Déjà-vu-Erlebnisse am Sonntag

Von Peter Bochskanl

Kommentare

Hinweis: Der Inhalt dieser Seite wurde vor 12 Jahren in der Wiener Zeitung veröffentlicht. Hier geht's zu unseren neuen Inhalten.

Bei den vielen Wiederholungen im ORF-Fernsehen werden vor allem Zuseher mit einem guten Gedächtnis oft auch im Hauptabendprogramm von ärgerlichen Wiederbegegnungen geplagt. Schon nach wenigen Minuten wird oft klar, dass man etwa den ach so spannenden Krimi schon gesehen hat und in den meisten Fällen weiß man sofort, wie er ausgehen wird - und das nicht nur, weil eben meist die Bösen scheitern und die Guten letztlich obsiegen müssen.

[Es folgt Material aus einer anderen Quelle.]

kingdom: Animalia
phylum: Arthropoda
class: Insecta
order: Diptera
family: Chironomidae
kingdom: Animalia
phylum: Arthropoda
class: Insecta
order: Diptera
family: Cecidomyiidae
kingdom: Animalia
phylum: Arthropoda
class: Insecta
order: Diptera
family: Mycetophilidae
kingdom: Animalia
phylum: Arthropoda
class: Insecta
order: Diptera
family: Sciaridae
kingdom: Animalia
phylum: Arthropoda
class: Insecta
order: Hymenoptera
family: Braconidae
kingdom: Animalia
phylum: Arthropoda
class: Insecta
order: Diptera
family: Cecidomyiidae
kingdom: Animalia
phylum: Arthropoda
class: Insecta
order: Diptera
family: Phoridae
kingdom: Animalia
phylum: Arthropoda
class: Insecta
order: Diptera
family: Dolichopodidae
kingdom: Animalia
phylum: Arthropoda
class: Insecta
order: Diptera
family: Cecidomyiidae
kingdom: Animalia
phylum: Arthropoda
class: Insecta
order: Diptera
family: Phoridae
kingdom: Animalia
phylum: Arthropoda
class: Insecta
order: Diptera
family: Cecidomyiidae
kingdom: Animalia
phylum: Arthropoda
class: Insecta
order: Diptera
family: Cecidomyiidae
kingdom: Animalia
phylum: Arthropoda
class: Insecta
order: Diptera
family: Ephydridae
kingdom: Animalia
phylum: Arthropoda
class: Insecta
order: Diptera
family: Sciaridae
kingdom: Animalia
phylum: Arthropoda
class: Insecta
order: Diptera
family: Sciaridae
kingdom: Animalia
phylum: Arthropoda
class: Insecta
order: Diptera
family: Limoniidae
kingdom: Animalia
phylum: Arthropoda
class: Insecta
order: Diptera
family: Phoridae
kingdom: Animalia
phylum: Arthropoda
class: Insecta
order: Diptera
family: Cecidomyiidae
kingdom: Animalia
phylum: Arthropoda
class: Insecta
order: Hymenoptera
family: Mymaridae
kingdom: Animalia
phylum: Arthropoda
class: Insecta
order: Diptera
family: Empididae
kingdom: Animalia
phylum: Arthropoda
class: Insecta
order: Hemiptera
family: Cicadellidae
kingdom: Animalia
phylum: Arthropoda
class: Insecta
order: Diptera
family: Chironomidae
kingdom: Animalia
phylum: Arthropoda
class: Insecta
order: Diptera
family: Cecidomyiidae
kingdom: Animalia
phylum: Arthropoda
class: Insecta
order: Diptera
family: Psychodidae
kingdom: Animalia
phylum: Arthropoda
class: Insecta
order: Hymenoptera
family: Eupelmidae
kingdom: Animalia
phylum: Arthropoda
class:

So ging’s einem auch am Sonntag mit dem drei Jahre alten österreichischen Krassnitzer-Tatort "Exitus", in dem nach verschwundenen Leichen gefahndet wird. Diesmal strengte sich der ORF noch zusätzlich an, um auch den Erstsehern des Films die Spannung zu verderben: Der schon Tage zuvor, aber auch wenige Minuten vor der Sendung ausgestrahlte Trailer zeigte einen Crash-Test mit einem Auto, so dass für die meisten Zuseher noch vor Beginn verraten war, dass die Leichen für diesen Zweck missbraucht werden. Für ein zweites Déjà-vu-Erlebnis sorgte ein Werbespot einer Versicherung aus der Serie, in der einem die Hauptdarstellerin schon seit längerem so bekannt vorkam. Auch da fiel bald der Groschen: Sofie Gråbøl hatte sich einem als Ermittlerin der dänischen TV-Serie "Kommissarin Lund" eingeprägt. Kein Wunder, wurde man doch von ihr zehn Abende in Hochspannung gehalten. Dieses Wiedererkennen war nicht ärgerlich, konnte man doch seinem Gedächtnis auf die Schulter klopfen - immerhin hatte der ORF die Filme schon vor mehr als zwei Jahren ausgestrahlt.